## Transcribed page contents
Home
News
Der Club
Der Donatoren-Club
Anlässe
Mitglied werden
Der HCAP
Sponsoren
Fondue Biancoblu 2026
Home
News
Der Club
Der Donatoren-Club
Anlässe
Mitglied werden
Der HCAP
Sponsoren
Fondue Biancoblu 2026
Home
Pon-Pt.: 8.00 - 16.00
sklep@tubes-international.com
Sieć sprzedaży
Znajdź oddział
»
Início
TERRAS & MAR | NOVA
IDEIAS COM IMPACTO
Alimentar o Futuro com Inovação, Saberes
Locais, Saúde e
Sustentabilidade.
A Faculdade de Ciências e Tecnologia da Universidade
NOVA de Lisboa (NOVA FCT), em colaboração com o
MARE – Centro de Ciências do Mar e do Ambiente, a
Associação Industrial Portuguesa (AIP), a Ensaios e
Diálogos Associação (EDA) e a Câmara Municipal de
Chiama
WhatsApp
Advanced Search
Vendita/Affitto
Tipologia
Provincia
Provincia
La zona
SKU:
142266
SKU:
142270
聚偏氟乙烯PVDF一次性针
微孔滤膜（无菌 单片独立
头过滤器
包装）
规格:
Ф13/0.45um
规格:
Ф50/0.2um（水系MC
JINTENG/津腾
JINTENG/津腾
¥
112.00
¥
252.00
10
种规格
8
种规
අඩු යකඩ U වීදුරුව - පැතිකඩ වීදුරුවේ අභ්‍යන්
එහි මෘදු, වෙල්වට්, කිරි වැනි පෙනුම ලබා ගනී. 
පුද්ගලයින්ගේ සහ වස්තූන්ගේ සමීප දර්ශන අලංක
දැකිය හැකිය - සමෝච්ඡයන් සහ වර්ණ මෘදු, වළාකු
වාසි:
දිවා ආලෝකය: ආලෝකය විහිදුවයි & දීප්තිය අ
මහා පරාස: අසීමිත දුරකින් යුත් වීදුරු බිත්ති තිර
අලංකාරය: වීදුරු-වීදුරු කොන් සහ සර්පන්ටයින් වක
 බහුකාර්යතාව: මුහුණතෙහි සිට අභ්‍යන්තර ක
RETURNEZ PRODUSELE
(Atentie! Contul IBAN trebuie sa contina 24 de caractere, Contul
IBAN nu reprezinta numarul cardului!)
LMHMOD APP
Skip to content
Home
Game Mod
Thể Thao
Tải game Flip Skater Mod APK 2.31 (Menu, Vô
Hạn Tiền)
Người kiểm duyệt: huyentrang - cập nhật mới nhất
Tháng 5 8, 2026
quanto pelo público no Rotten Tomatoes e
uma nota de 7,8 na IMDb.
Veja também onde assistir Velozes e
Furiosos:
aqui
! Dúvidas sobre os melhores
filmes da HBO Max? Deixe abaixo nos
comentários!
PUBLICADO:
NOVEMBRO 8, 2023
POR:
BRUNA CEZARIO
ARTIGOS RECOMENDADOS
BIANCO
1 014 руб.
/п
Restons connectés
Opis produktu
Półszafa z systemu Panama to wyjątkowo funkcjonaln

## Problem requirements
Only lines that contain "Ciências" are needed, so copy each of them from the data.

## Solution below
A Faculdade de Ciências e Tecnologia da Universidade
MARE – Centro de Ciências do Mar e do Ambiente, a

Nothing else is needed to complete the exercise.